### Required work:
What lines of the data hold the string "Emirates"? Copy them all.

### Information given:
----
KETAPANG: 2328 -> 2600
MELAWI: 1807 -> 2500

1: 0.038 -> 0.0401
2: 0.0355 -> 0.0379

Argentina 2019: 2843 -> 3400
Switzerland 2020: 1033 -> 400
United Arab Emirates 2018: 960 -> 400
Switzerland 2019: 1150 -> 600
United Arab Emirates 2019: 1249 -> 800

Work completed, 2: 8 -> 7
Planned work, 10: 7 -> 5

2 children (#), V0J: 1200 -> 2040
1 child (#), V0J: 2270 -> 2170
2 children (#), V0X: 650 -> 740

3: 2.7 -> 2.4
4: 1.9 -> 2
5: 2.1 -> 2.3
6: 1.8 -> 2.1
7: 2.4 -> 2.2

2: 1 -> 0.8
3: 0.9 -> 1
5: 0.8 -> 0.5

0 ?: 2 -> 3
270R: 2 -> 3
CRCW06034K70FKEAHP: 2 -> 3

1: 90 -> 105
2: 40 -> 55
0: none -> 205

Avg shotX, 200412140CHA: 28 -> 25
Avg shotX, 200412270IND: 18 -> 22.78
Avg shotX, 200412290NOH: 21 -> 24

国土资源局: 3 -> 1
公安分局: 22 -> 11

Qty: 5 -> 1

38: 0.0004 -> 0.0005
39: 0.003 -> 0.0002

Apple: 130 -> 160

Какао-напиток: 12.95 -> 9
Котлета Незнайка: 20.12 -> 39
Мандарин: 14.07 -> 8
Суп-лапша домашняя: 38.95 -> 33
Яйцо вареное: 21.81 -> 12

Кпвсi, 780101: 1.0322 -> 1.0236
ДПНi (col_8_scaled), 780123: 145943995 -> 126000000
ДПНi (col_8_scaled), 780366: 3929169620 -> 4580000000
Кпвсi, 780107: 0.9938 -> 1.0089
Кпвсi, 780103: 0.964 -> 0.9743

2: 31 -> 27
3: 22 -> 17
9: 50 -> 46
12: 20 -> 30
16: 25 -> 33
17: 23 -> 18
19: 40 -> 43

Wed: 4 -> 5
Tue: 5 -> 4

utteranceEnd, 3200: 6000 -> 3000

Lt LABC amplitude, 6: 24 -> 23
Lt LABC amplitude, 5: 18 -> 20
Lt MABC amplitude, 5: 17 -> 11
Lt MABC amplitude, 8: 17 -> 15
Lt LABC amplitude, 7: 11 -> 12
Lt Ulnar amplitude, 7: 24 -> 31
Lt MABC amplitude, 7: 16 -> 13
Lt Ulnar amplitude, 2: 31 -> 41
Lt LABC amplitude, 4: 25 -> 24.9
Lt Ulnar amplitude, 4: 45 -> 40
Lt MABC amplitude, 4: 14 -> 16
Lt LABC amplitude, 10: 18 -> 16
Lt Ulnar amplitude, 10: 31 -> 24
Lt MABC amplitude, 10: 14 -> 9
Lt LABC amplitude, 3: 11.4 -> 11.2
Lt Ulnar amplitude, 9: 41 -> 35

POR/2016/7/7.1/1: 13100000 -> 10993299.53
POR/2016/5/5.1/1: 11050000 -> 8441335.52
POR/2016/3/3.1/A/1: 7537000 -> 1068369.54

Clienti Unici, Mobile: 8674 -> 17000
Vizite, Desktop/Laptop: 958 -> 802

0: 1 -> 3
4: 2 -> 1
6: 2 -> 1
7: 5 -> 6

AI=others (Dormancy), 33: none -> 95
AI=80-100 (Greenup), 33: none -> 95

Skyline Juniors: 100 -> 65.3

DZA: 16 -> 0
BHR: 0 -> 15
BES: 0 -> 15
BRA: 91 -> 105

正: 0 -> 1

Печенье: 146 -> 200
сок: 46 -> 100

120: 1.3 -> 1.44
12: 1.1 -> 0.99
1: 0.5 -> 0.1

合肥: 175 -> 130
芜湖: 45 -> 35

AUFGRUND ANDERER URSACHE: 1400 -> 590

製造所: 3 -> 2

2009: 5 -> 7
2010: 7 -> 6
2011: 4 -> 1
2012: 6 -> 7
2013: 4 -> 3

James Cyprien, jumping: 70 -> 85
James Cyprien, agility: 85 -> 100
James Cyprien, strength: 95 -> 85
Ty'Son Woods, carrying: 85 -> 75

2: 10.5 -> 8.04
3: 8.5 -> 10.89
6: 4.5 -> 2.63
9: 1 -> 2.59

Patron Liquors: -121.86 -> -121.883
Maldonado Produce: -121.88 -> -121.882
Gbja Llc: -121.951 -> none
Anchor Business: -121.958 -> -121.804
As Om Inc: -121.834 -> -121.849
----
### Final answer:
United Arab Emirates 2018: 960 -> 400
United Arab Emirates 2019: 1249 -> 800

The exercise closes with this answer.